▶ [PROBLEM REQUIREMENTS] Write the next part of the mailing-list thread on the network device index exhaustion patch, picking up after its last quoted line.

▶ [EXCERPTED PASSAGE]
____________________

[2/3] dev: Avoid infinite loop on network device index exhaustion

Submitted by Serhey Popovych on June 16, 2017, 2:23 p.m.

Details

Message ID a6cc35519e46dc988a983f4b167ccd420b42a0fa.1497621810.git.serhe.popovych@gmail.com
State Changes Requested
Delegated to: David Miller
Headers show

Commit Message

Serhey Popovych June 16, 2017, 2:23 p.m.
If network device indexes exhaust in namespace dev_new_index()
can loop indefinitely since there is no condition to exit
except case where free index is found.

Since all it's caller hold RTNL mutex this may completely
lock down network subsystem configuration operations.

Instead of retrying with ifindex == 1 (LOOPBACK_IFINDEX)
in dev_new_index() we should fail and return invalid
index value (0).

Adjust callers to correctly handle error case of dev_new_index().

Signed-off-by: Serhey Popovych <serhe.popovych@gmail.com>
---
 net/core/dev.c | 30 ++++++++++++++++++++++--------
 1 file changed, 22 insertions(+), 8 deletions(-)

Comments

stephen hemminger June 16, 2017, 4:16 p.m.
On Fri, 16 Jun 2017 17:23:52 +0300
Serhey Popovych <serhe.popovych@gmail.com> wrote:

> If network device indexes exhaust in namespace dev_new_index()
> can loop indefinitely since there is no condition to exit
> except case where free index is found.
> 
> Since all it's caller hold RTNL mutex this may completely
> lock down network subsystem configuration operations.
> 
> Instead of retrying with ifindex == 1 (LOOPBACK_IFINDEX)
> in dev_new_index() we should fail and return invalid
> index value (0).
> 
> Adjust callers to correctly handle error case of dev_new_index().

____________________

▶ [MATERIAL SHOWN]
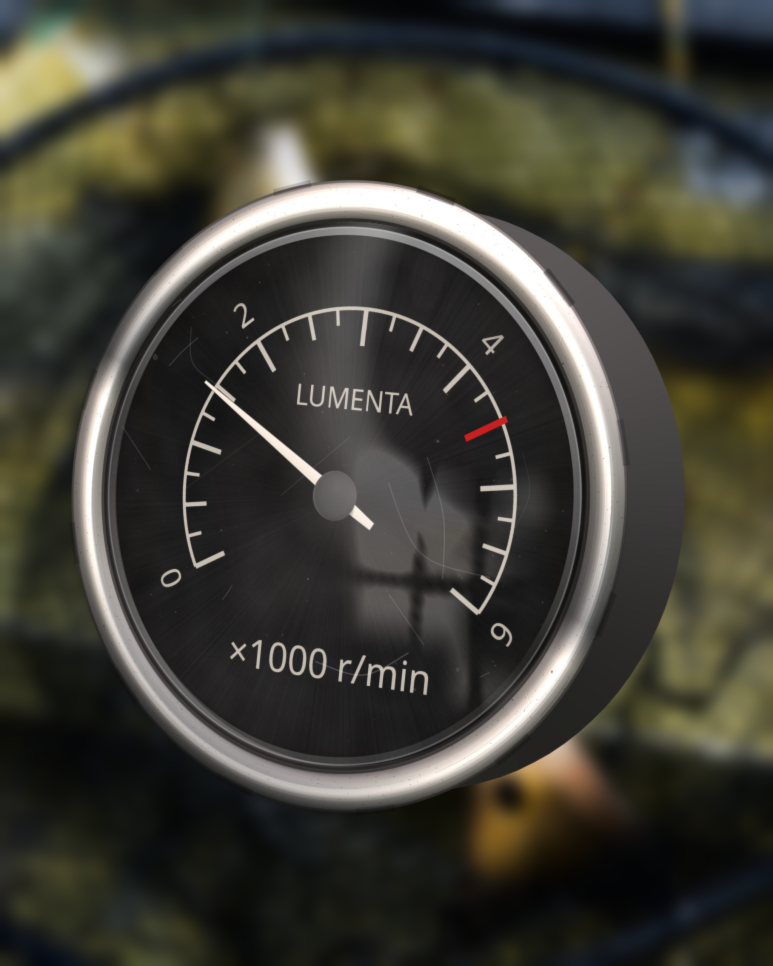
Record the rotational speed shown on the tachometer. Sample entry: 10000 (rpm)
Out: 1500 (rpm)
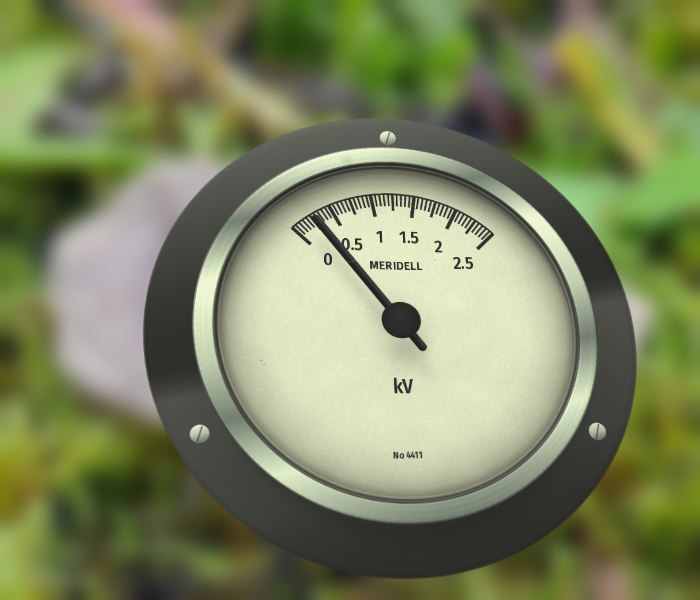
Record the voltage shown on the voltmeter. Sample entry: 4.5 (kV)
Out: 0.25 (kV)
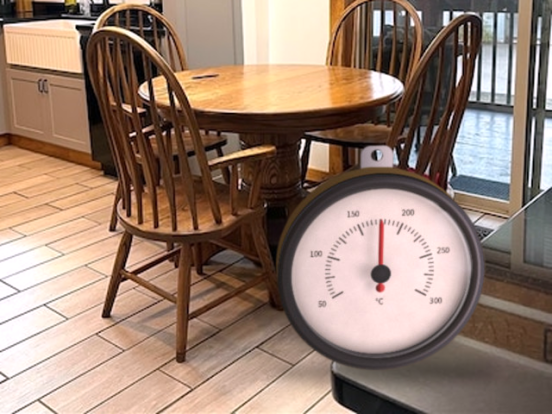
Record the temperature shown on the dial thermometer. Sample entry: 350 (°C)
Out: 175 (°C)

____________________

▶ [RESULT FOR THIS EXERCISE]
> 
> Signed-off-by: Serhey Popovych <serhe.popovych@gmail.com>
 
This breaks existing semantics.

Today on Linux the ifindex allocator intentionally wraps around back to 1.
This is to handle the case of long running system with things like VPN's
that create and destroy lots of devices.
Serhey Popovych June 16, 2017, 4:32 p.m.
> On Fri, 16 Jun 2017 17:23:52 +0300
> Serhey Popovych <serhe.popovych@gmail.com> wrote:
> 
>> If network device indexes exhaust in namespace dev_new_index()
>> can loop indefinitely since there is no condition to exit
>> except case where free index is found.
>>
>> Since all it's caller hold RTNL mutex this may completely
>> lock down network subsystem configuration operations.
>>
>> Instead of retrying with ifindex == 1 (LOOPBACK_IFINDEX)
>> in dev_new_index() we should fail and return invalid
>> index value (0).
>>
>> Adjust callers to correctly handle error case of dev_new_index().
>>
>> Signed-off-by: Serhey Popovych <serhe.popovych@gmail.com>
>  
> This breaks existing semantics.
> 
> Today on Linux the ifindex allocator intentionally wraps around back to 1.
> This is to handle the case of long running system with things like VPN's
> that create and destroy lots of devices.
> 
Ok, got it. Maybe we can change allocation mechanism?

That what actually I did.
What do you think?

I will show POC patch doing this.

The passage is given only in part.